Which I think is correct; in particular, """" represents
single quote.
This is correct and it conforms to RFC 4180. "" in contrast represents
an empty string.
Based on my reading of RFC4180, ""data"" is not a valid
field, but not
every CSV file follows that RFC, and R supports this pattern as expected
in your data. So you should be fine here.
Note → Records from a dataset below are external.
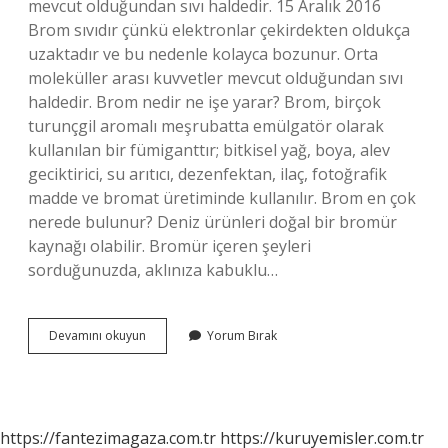
mevcut olduğundan sıvı haldedir. 15 Aralık 2016
Brom sıvıdır çünkü elektronlar çekirdekten oldukça
uzaktadır ve bu nedenle kolayca bozunur. Orta
moleküller arası kuvvetler mevcut olduğundan sıvı
haldedir. Brom nedir ne işe yarar? Brom, birçok
turunçgil aromalı meşrubatta emülgatör olarak
kullanılan bir fümiganttır; bitkisel yağ, boya, alev
geciktirici, su arıtıcı, dezenfektan, ilaç, fotoğrafik
madde ve bromat üretiminde kullanılır. Brom en çok
nerede bulunur? Deniz ürünleri doğal bir bromür
kaynağı olabilir. Bromür içeren şeyleri
sorduğunuzda, aklınıza kabuklu…
Brom
Devamını okuyun
Yorum Bırak
Ne
Renk
https://fantezimagaza.com.tr
https://kuruyemisler.com.tr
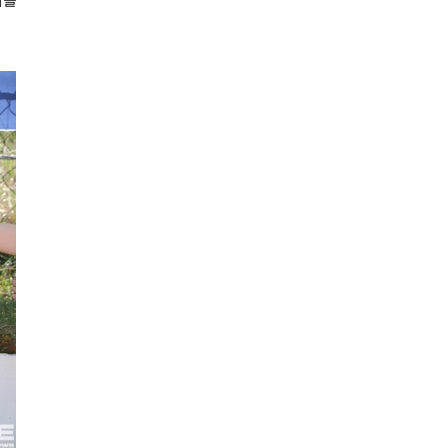
이끌
영천
25.5℃
경주시
27.9℃
거창
28.6℃
합천
29.9℃
밀양
28.8℃
산청
28.8℃
거제
29.9℃
남해
30.2℃
북부산
22.5℃
속초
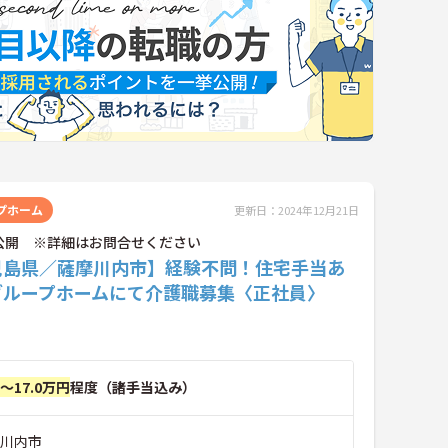
プホーム
更新日：2024年12月21日
公開 ※詳細はお問合せください
児島県／薩摩川内市】経験不問！住宅手当あ
グループホームにて介護職募集〈正社員〉
円～17.0万円
程度（諸手当込み）
摩川内市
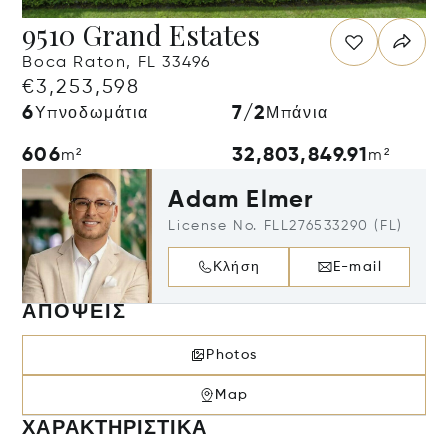
9510 Grand Estates
Boca Raton, FL 33496
€3,253,598
6
7/2
Υπνοδωμάτια
Μπάνια
606
32,803,849.91
m²
m²
Adam Elmer
License No. FLL276533290 (FL)
Κλήση
E-mail
ΑΠΌΨΕΙΣ
Photos
Map
ΧΑΡΑΚΤΗΡΙΣΤΙΚΆ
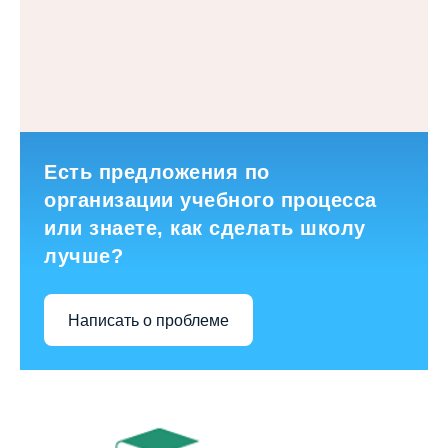
Есть предложения по
организации учебного процесса
или знаете, как сделать школу
лучше?
Написать о проблеме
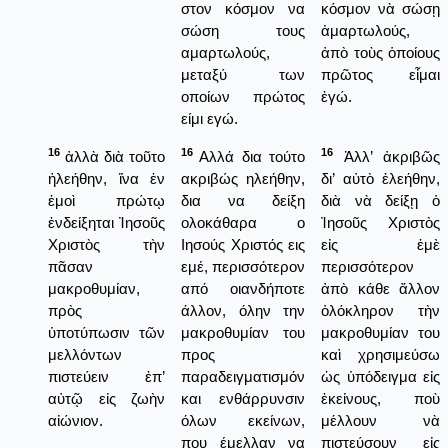
στον κόσμον να
κόσμον νὰ σώσῃ
σώση τους
ἁμαρτωλούς,
αμαρτωλούς,
ἀπὸ τοὺς ὁποίους
μεταξύ των
πρῶτος εἶμαι
οποίων πρώτος
ἐγώ.
είμι εγώ.
16
16
16
ἀλλὰ διὰ τοῦτο
Αλλά δια τούτο
Ἀλλ’ ἀκριβῶς
ἠλεήθην, ἵνα ἐν
ακριβώς ηλεήθην,
δι’ αὐτὸ ἐλεήθην,
ἐμοὶ πρώτῳ
δια να δείξη
διὰ νὰ δείξῃ ὁ
ἐνδείξηται Ἰησοῦς
ολοκάθαρα ο
Ἰησοῦς Χριστὸς
Χριστὸς τὴν
Ιησούς Χριστός εις
εἰς ἑμὲ
πᾶσαν
εμέ, περισσότερον
περισσότερον
μακροθυμίαν,
από οιανδήποτε
ἀπὸ κάθε ἄλλον
πρὸς
άλλον, όλην την
ὁλόκληρον τὴν
ὑποτύπωσιν τῶν
μακροθυμίαν του
μακροθυμίαν του
μελλόντων
προς
καὶ χρησιμεύσω
πιστεύειν ἐπ’
παραδειγματισμόν
ὡς ὑπόδειγμα εἰς
αὐτῷ εἰς ζωὴν
και ενθάρρυνσιν
ἐκείνους, ποὺ
αἰώνιον.
όλων εκείνων,
μέλλουν νὰ
που έμελλαν να
πιστεύσουν εἰς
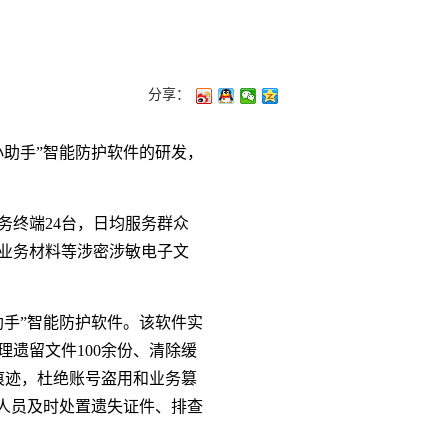
分享：
助手”智能防护软件的研发，
终端24台，日均服务群众
、业务材料等涉密涉敏电子文
手”智能防护软件。该软件实
遗留文件100余份、清除缓
痕迹，杜绝账号盗用和业务篡
人员及时处置遗失证件、排查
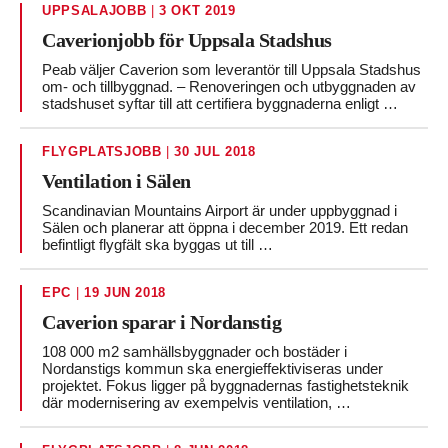
UPPSALAJOBB
|
3 OKT 2019
Caverionjobb för Uppsala Stadshus
Peab väljer Caverion som leverantör till Uppsala Stadshus
om- och tillbyggnad. – Renoveringen och utbyggnaden av
stadshuset syftar till att certifiera byggnaderna enligt …
FLYGPLATSJOBB
|
30 JUL 2018
Ventilation i Sälen
Scandinavian Mountains Airport är under uppbyggnad i
Sälen och planerar att öppna i december 2019. Ett redan
befintligt flygfält ska byggas ut till …
EPC
|
19 JUN 2018
Caverion sparar i Nordanstig
108 000 m2 samhällsbyggnader och bostäder i
Nordanstigs kommun ska energieffektiviseras under
projektet. Fokus ligger på byggnadernas fastighetsteknik
där modernisering av exempelvis ventilation, …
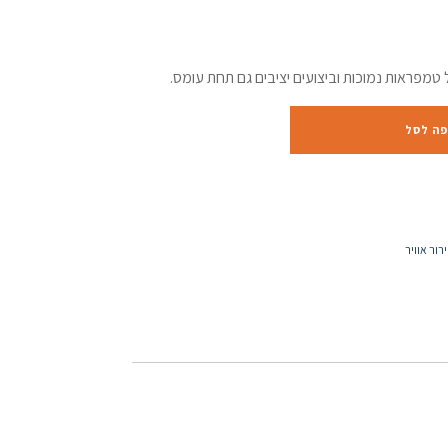
 טמפראות נמוכות וביצועים יציבים גם תחת עומס.
פה לסל
רור אוויר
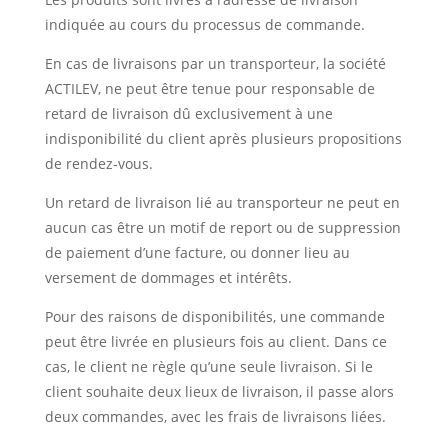
indiquée au cours du processus de commande.
En cas de livraisons par un transporteur, la société
ACTILEV, ne peut être tenue pour responsable de
retard de livraison dû exclusivement à une
indisponibilité du client après plusieurs propositions
de rendez-vous.
Un retard de livraison lié au transporteur ne peut en
aucun cas être un motif de report ou de suppression
de paiement d’une facture, ou donner lieu au
versement de dommages et intérêts.
Pour des raisons de disponibilités, une commande
peut être livrée en plusieurs fois au client. Dans ce
cas, le client ne règle qu’une seule livraison. Si le
client souhaite deux lieux de livraison, il passe alors
deux commandes, avec les frais de livraisons liées.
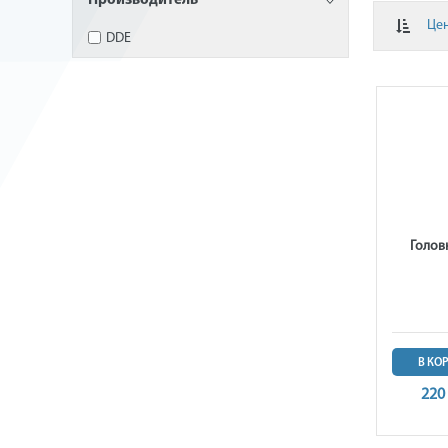
Производитель
Це
DDE
Голов
В КО
220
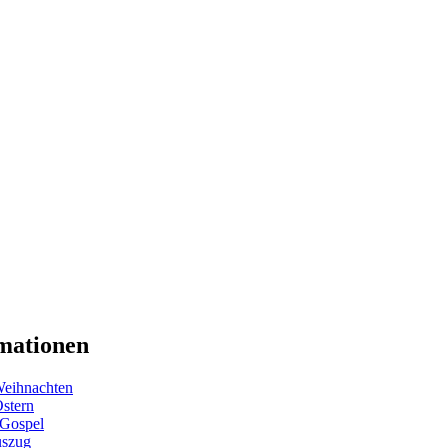
mationen
eihnachten
Ostern
 Gospel
uszug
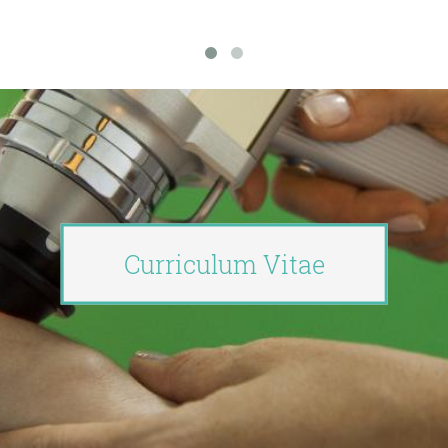
Curriculum Vitae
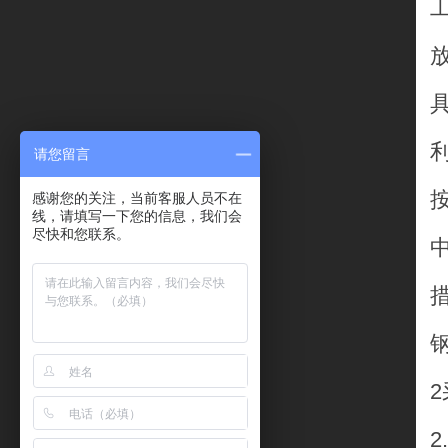
请您留言
感谢您的关注，当前客服人员不在
线，请填写一下您的信息，我们会
尽快和您联系。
> One obvious solution to read in this data is using some gsub(),
> but that's not the point I want to make.
>
> Consider this case we found during tests:
>
> test.csv
> =======> V1, V2, V3, V4
> """", """", 3, ""
>
> and read it with
>> read.delim("test.csv", sep=",", header=TRUE,
na.strings="\"")
After processing the quotes, this is internally parsed as
" " 3 <empty_string>
which is again I think correct (and conforms to RFC 4180)
> you get the following
>
> V1 V2 V3 V4
> 1 NA " 3 NA
>
> (and a warning)
I do not get the warning on my system. The reason why the second " is
not translated to NA by na.strings is white space after the comma in the
CSV file, this works more consistently:
> read.delim("test.csv", sep=",", header=TRUE,
na.strings="\"",
strip.white=TRUE)
? V1 V2 V3 V4
1 NA NA? 3 NA
If one needed to differentiate between " and <empty_string>, then it
might be necessary to run without the na.strings argument.
Best
Tomas
> I would have assumed to get some error message or at
> least the same result for both appearances of """" in
the
> input file.
> (the setting na.strings="\"" turned out to be working for
> a colleague and his specific data, while I think it shouldn't)
>
> My main concern is the different interpretation for the two
""""
> sequences.
>
> Real bug? Minor inconsistency? I don't know.
>
> All the best
> Detlef
>
>